There is ample evidence that the Howard Street Church served as a hub for abolitionist activities in Salem over the first half of the nineteenth century, but it’s hard to pay tribute to a site that is no longer there. I can’t even come up with a photograph (well, there is a semblance, see below), which is really frustrating as the Church was the creation of Samuel McIntire! It had a tower, and a very famous bell, which might have ended up the adjacent Central Baptist Church on St. Peter Street after the Howard Street congregation was dissolved (but the City of Salem had a claim, so I’m not sure). The Church was almost in constant flux: it started out as the Branch Street Church, named for the lane that connected Brown and Bridge Streets, later called Howard, and assumed the name Howard Street Church in 1828. Its denomination changed too: from Congregational to Presbyterian and back to Congregational. It’s the individuals that stand out in the history of this church, though: Spalding, Cheever, Torrey, Dodge and more, It seemed to draw men and women of great conviction. And if Howard Street’s abolitionist history was not illustrious enough, there is the role that the Church played in one of the most deadly battles in pre-20th century naval history: the defeat of the USS Chesapeake by the HMS Shannon on June 1, 1813. The former ship’s crew was annihilated in the 12-minute battle, which was watched by North Shore residents from atop Legg’s Hill. The Chesapeake‘s captain, James Lawrence of “Don’t Give up the Ship” fame, died shortly after that famous plea, along with several of his officers. The Chesapeake was sailed to Nova Scotia by the British with its dead and wounded aboard, and Salem’s George Crowninshield retrieved the remains of Captain Lawrence and Lieutenant August Ludlow from Halifax at his own expense and returned them to Salem for a formal funeral at the “Rev. Mr. Spauldings Meeting-house” in late August 1813. And thus the Howard Street Church became the center of national attention.
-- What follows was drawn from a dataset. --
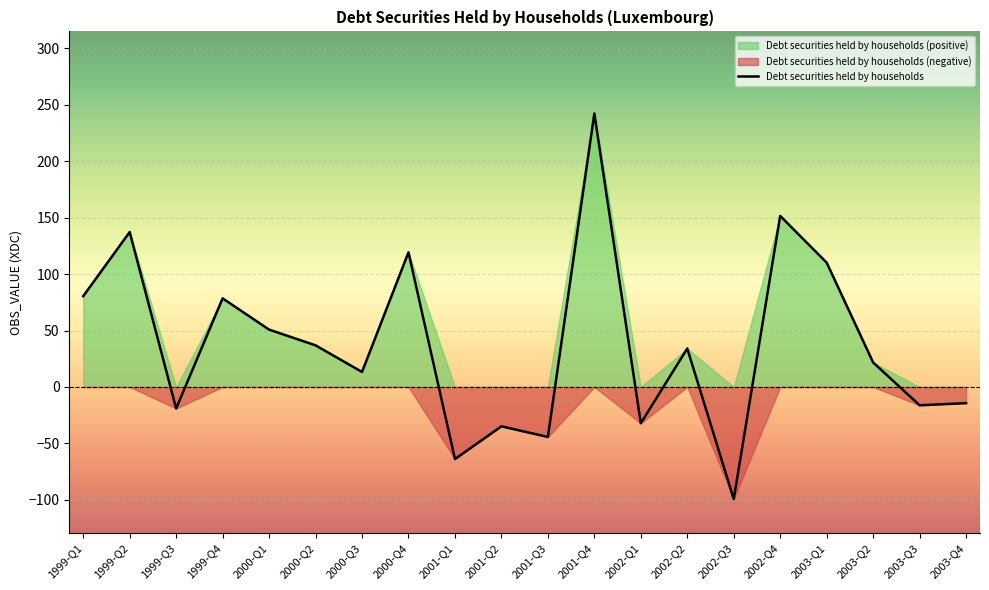

True or false: the data shows 80.5 at 1999-Q1.

True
Massachusetts State Library; Newburyport Reporter and Country Gazette, August 24,1813.

The Howard Street congregation began to dissolve in 1864 and the end of the material church (in Salem) came in 1867 when everything was auctioned off. The McIntire Church building was removed, not destroyed: it was floated (I assume) over to Beverly, where it became the new Avenue Methodist Episcopal Church in 1869, with some adjustments and alterations at that time, and more in the 1880s, so I don’t think that the photograph below represents what the Howard Street Church looked like—though perhaps some semblance. Its former location became the site of a new Salem public school, the Prescott School, but not for long: the growing Polish Catholic community represented by the Church of St. John the Baptist purchased the closed Central Baptist Church in the first decade of the twentieth century, and expanded its property to Howard Street in the 1960s. The history of Salem’s churches is indeed quite dynamic!
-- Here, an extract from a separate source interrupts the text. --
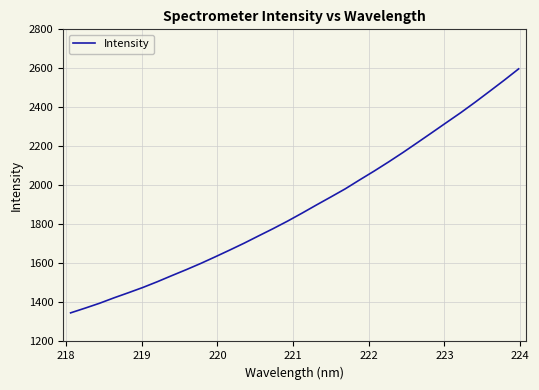

Reading left to right, list all the values displayed in this chart.

1346.5	1370.7	1395.8	1423.6	1449.9	1476.9	1506.4	1537.6	1568.2	1600.0	1633.8	1668.5	1703.9	1741.2	1778.2	1816.8	1857.6	1899.6	1940.8	1982.6	2028.7	2073.7	2120.6	2169.2	2219.8	2270.8	2322.2	2373.3	2427.2	2482.9	2539.2	2597.3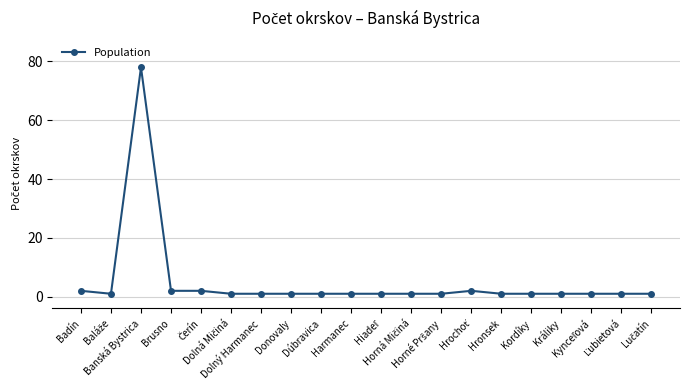

What is the average value?

5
Salem Gazette; 1874 Salem Atlas @State Library of Massachusetts; photograph of the Avenue Methodist Episcopal Church, Historic Beverly. The displaced congregation of St. Alphonse began worshipping in this Church after the Great Salem Fire of 1914, and it was destroyed by arson in 1963.


6 responses to “The Howard Street Church

  • Bob Strom

    Donna very nice blog. You filled in some details for me. Thanks l did find a reference and the song sung at Lawrence and Ludlow ‘s funeral when they were brought back to Salem on Crowninshield’s brig Henry. Essex Register 8/21/1813. Also in Old Salem at Sea in Ballad and Song. Thanks Bob

  • Norm Corbin

    Thanks Donna, this brought back many memories. In the 1960’s my father owed the apartment building (was at one time a mansion) at the corner of Howard & Brown Street (#8). Your map shows it as the heirs of Thomas Downing. I’ve been by the cemetery many times but never knew anything about its history. Thanks Norm Corbin

  • Anne

    Super interesting, Donna! It’s an odd thing, having all this important history but no extant repository for these memories, but you’ve done a good job letting us know about the importance of this church while it was a Salem institution.